The lifting of the ban could be said to be the outcome of high level diplomatic negotiations between the governments of Nigeria and Ghana.
Presidents J. A.Kufuor and Obasanjo, as well as their Trade and Industry ministers,and private sector representatives from commerce and industry,have participated in the negotiations at various stages.
Last month,the Nigerian government indicated her readiness to waive the ban, provided the products being exported from Ghana were manufactured by indigenous Ghanaian companies and not manufacturers' representatives registered in Ghana.
Mr Affram-Asiedu said many Ghanaian manufacturers had been waiting to enter that market,adding that “they could now penetrate the market with ease”.
He said many Ghanaian products were in high demand at the fair,but said many manufacturers could not attend for fear that their products would be denied entry.
The Executive Secretary of the Association of Ghana Industries (AGI),Mr Cletus Kosiba,said although the news was good for manufacturers,Nigeria deserved only a pat on the wrist,since it should not have imposed the ban in the first place.

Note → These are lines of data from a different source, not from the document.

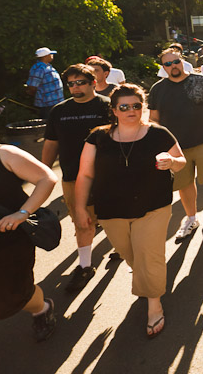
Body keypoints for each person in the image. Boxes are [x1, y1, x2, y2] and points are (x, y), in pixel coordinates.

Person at [76, 84, 186, 339]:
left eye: (136, 106)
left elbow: (181, 162)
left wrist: (172, 162)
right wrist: (81, 208)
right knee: (131, 256)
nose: (130, 111)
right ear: (114, 110)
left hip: (153, 206)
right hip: (111, 210)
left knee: (149, 255)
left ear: (143, 107)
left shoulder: (158, 134)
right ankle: (148, 281)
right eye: (124, 107)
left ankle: (153, 304)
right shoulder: (98, 137)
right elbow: (85, 174)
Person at [0, 107, 59, 373]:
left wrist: (23, 213)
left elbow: (47, 177)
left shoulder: (3, 154)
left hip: (7, 245)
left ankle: (42, 307)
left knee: (12, 297)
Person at [41, 64, 112, 292]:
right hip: (73, 176)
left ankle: (122, 248)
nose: (75, 87)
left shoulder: (107, 106)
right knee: (83, 222)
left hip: (109, 176)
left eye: (80, 82)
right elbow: (51, 143)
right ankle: (85, 266)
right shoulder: (59, 111)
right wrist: (43, 171)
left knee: (114, 218)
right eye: (71, 84)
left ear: (93, 82)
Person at [148, 48, 203, 241]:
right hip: (174, 147)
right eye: (167, 64)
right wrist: (156, 144)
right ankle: (191, 218)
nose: (173, 66)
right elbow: (153, 119)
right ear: (163, 67)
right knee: (184, 183)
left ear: (182, 61)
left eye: (175, 62)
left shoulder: (201, 81)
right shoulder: (158, 89)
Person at [26, 47, 64, 120]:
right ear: (45, 56)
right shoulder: (39, 68)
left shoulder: (47, 66)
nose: (52, 56)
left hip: (55, 103)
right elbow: (32, 87)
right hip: (47, 105)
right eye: (50, 54)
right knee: (49, 125)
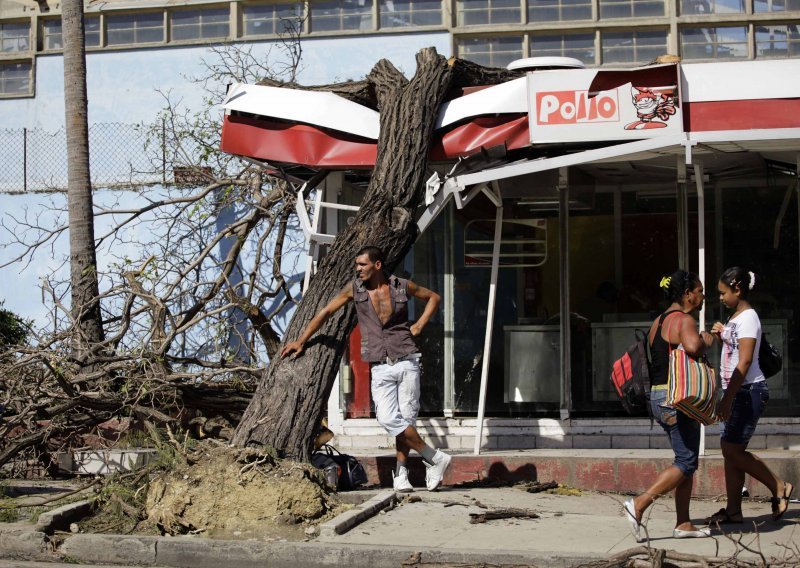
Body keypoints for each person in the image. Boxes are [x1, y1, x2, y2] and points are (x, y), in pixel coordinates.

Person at [280, 246, 452, 492]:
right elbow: (326, 312)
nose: (357, 269)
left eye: (362, 264)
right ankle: (434, 458)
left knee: (405, 420)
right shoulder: (355, 289)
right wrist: (301, 340)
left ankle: (401, 475)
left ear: (377, 265)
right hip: (380, 365)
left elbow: (434, 297)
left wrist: (420, 325)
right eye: (357, 264)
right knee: (388, 419)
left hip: (407, 360)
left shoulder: (402, 286)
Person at [623, 270, 715, 542]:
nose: (702, 295)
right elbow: (693, 347)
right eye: (699, 290)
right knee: (686, 461)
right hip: (678, 398)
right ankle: (638, 505)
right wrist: (707, 339)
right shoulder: (684, 320)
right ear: (687, 294)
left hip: (658, 396)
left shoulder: (658, 321)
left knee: (685, 459)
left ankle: (683, 523)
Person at [704, 267, 794, 525]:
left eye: (723, 293)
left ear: (737, 289)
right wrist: (723, 338)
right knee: (731, 450)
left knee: (731, 450)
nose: (720, 298)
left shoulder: (749, 318)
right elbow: (735, 354)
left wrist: (727, 398)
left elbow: (744, 364)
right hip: (738, 391)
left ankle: (779, 485)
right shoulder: (736, 318)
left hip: (747, 391)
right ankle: (733, 511)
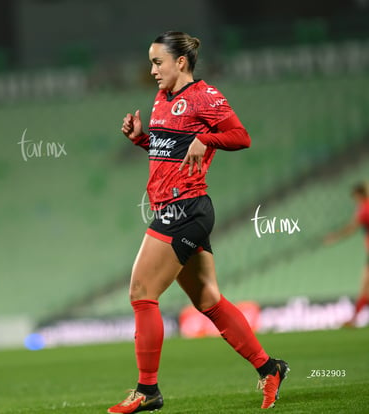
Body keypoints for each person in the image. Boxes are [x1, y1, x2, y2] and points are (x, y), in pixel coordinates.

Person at [108, 31, 289, 413]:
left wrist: (207, 138)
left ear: (181, 62)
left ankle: (148, 390)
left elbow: (241, 137)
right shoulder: (162, 99)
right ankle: (270, 368)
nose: (153, 70)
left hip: (185, 208)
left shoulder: (204, 96)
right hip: (176, 207)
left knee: (142, 293)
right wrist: (142, 139)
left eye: (158, 62)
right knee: (208, 300)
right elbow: (169, 151)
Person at [325, 183, 369, 326]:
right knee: (365, 287)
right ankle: (354, 318)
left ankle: (354, 318)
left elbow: (351, 228)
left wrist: (334, 237)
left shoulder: (364, 210)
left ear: (358, 195)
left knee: (365, 286)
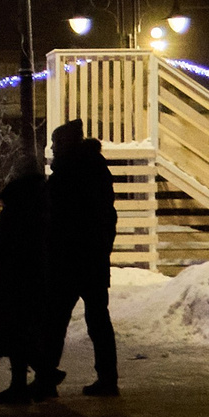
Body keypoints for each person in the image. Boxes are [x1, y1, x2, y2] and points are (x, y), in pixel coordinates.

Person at [45, 119, 120, 397]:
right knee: (98, 320)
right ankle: (108, 378)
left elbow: (56, 217)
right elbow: (106, 218)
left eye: (55, 143)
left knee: (55, 320)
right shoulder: (96, 171)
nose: (52, 148)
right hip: (93, 261)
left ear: (65, 144)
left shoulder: (67, 174)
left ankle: (46, 377)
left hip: (69, 260)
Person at [0, 163, 57, 405]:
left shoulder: (16, 215)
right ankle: (34, 377)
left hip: (12, 284)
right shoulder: (38, 213)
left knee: (14, 333)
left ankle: (33, 379)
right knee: (21, 334)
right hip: (28, 282)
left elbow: (6, 247)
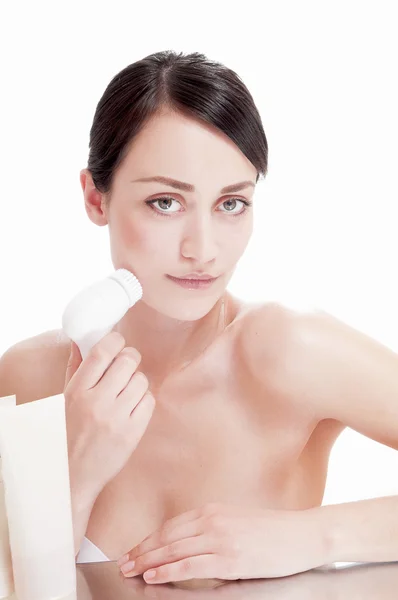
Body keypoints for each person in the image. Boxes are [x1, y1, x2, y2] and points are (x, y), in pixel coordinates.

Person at [1, 50, 398, 587]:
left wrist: (312, 537)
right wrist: (74, 476)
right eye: (166, 202)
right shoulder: (30, 381)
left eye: (231, 204)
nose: (204, 249)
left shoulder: (287, 350)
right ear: (96, 198)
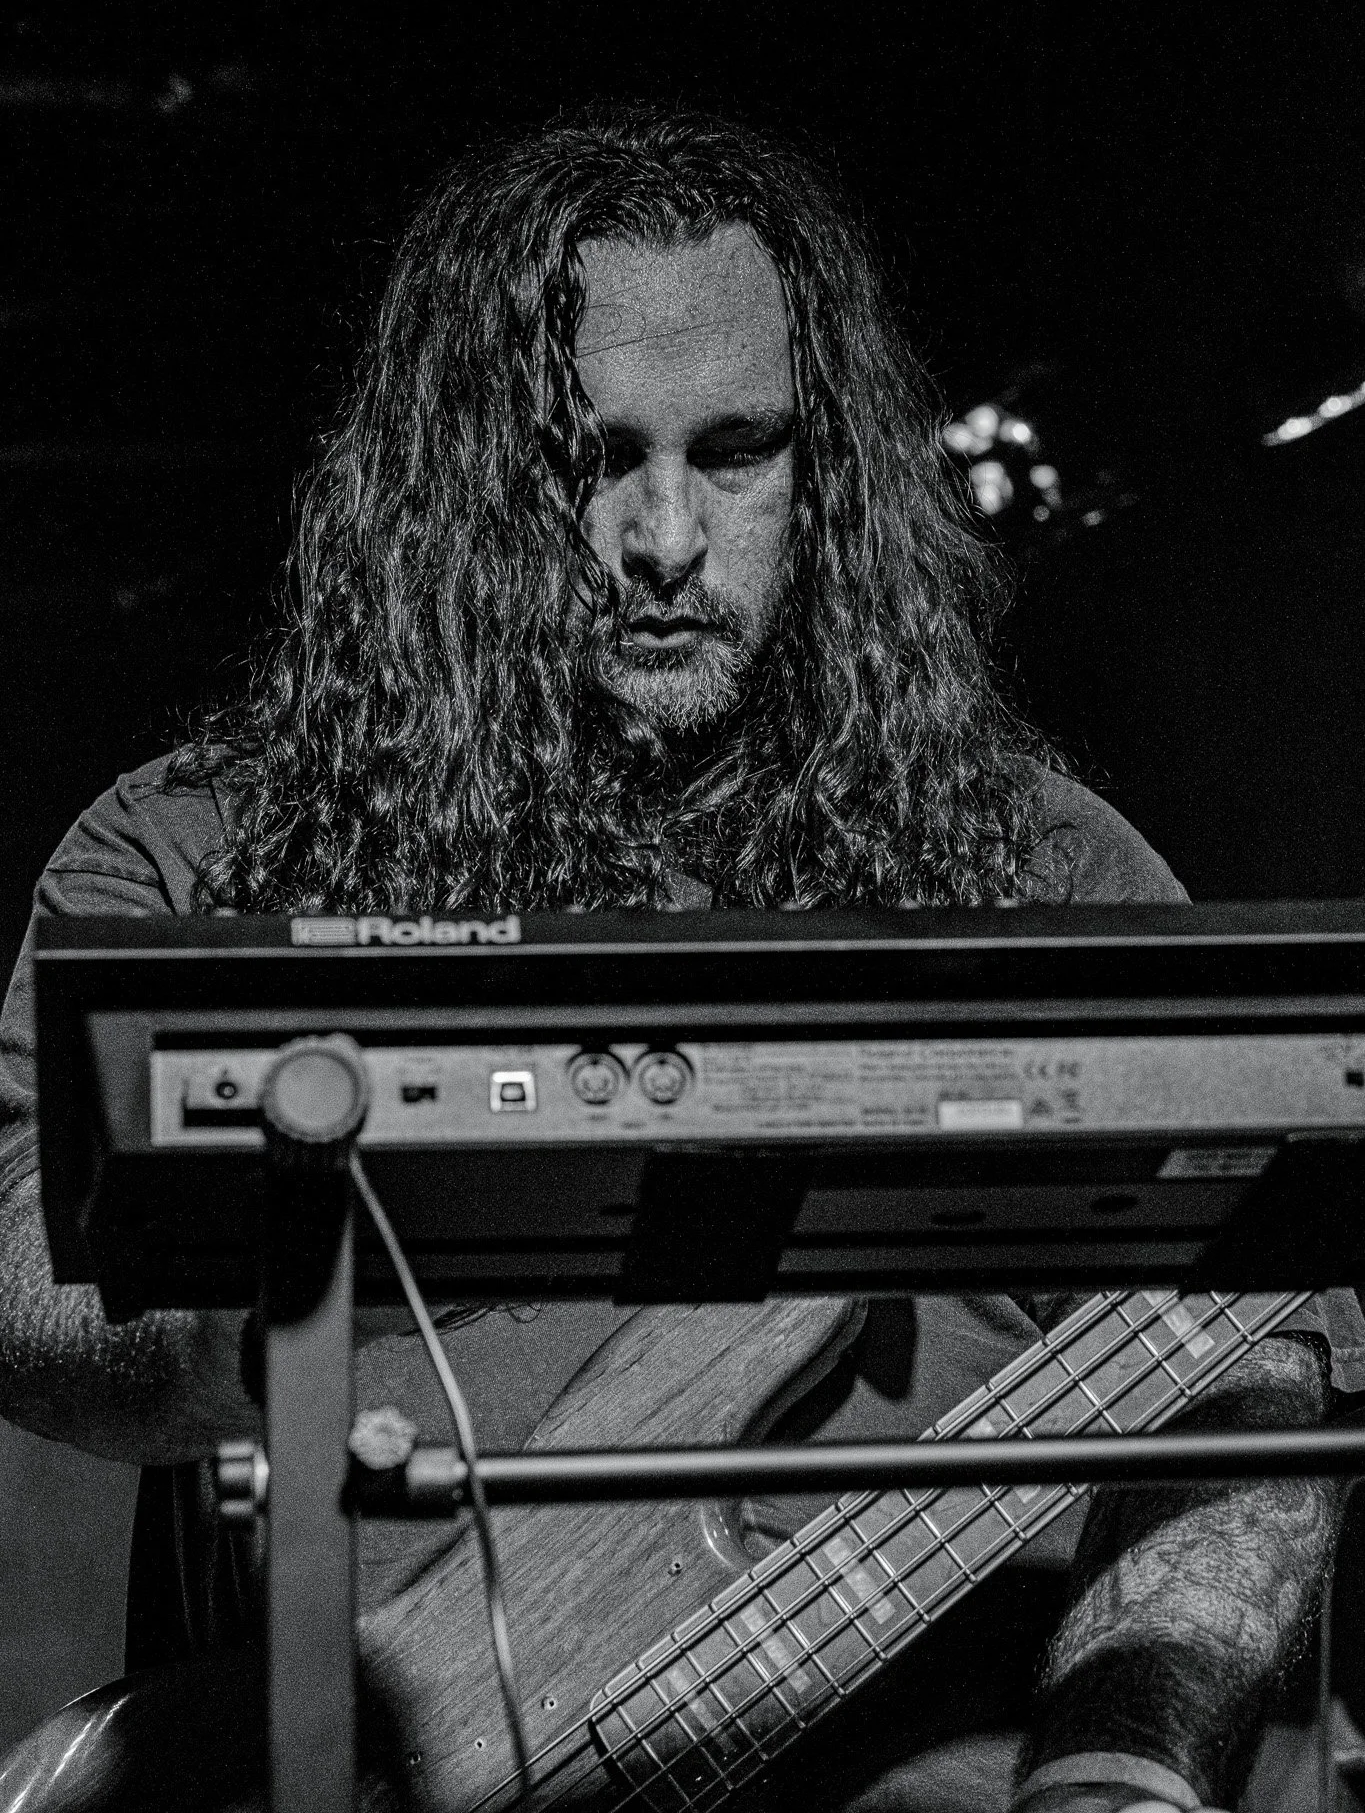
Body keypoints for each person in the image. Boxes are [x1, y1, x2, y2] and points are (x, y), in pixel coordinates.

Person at [1, 104, 1362, 1813]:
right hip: (387, 1755)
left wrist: (1117, 1764)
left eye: (736, 454)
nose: (661, 540)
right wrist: (347, 1255)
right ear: (457, 480)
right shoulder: (201, 852)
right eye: (590, 458)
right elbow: (20, 1287)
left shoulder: (1046, 871)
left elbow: (1255, 1359)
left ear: (828, 478)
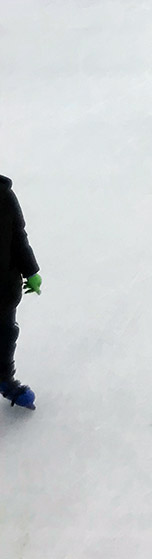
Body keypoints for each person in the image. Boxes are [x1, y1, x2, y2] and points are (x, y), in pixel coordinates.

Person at [1, 173, 41, 409]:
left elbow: (18, 236)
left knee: (5, 336)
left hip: (3, 289)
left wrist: (31, 271)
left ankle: (4, 379)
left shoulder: (3, 194)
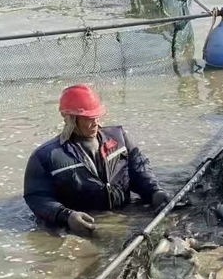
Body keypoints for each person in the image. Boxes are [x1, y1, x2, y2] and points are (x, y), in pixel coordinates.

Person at [23, 85, 170, 236]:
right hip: (86, 225)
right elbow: (37, 197)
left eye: (96, 116)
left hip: (124, 215)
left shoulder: (119, 138)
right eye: (88, 118)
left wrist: (154, 191)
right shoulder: (46, 156)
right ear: (71, 119)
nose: (95, 122)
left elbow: (139, 170)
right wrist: (66, 216)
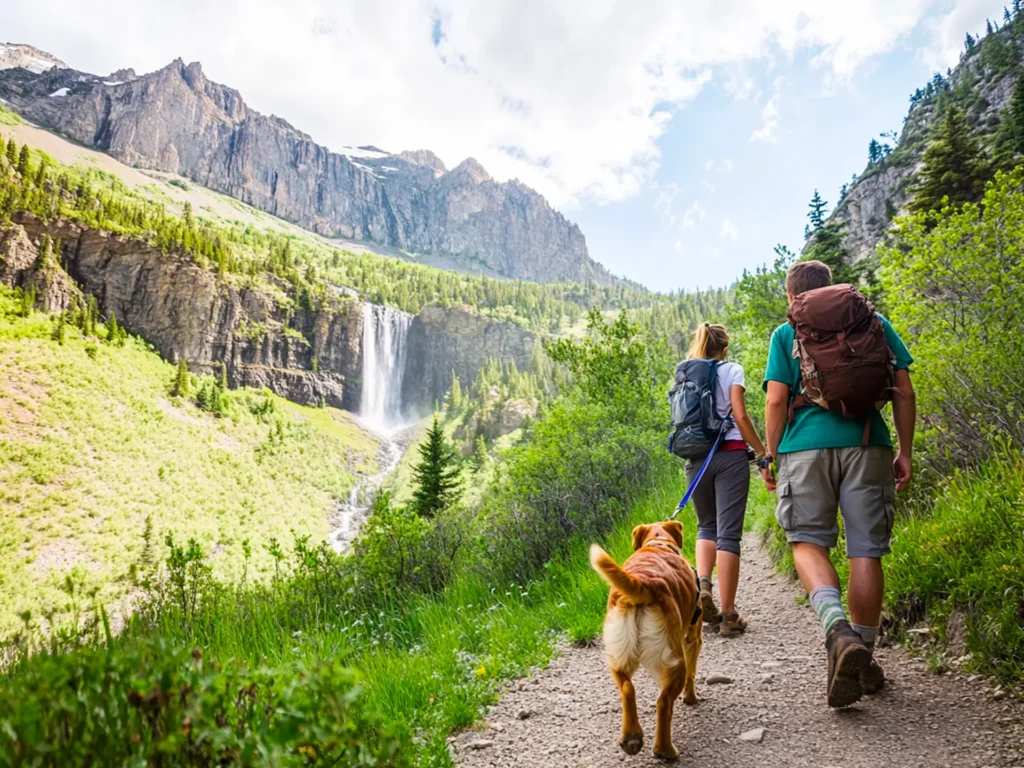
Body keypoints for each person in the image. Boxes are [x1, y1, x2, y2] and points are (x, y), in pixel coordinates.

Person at [761, 260, 916, 708]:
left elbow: (775, 400)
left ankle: (838, 632)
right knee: (866, 549)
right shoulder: (874, 322)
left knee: (807, 541)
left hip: (804, 450)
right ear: (833, 289)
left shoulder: (786, 332)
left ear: (793, 297)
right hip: (869, 444)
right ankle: (863, 653)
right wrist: (904, 450)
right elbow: (904, 389)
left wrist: (769, 456)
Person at [684, 322, 768, 637]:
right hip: (730, 455)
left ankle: (703, 585)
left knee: (706, 526)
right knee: (729, 536)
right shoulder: (732, 369)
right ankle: (729, 616)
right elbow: (741, 415)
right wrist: (761, 452)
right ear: (725, 347)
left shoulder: (687, 372)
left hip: (696, 459)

That,he said,was because the ban was enforced in defiance of the ECOWAS Trade Liberalisation Scheme,which allows quota-free cross-border trade between member states.
Mr Kosiba said Ghana and Nigeria were vital catalysts of sub-regional politics and commerce and must be always seen co-operating on issues to accelerate the achievement of the regional agenda.
The AGI executive secretary expressed the hope that the lifting of the ban would not be for only the period of the fair but a permanent development to promote trade in the sub-region.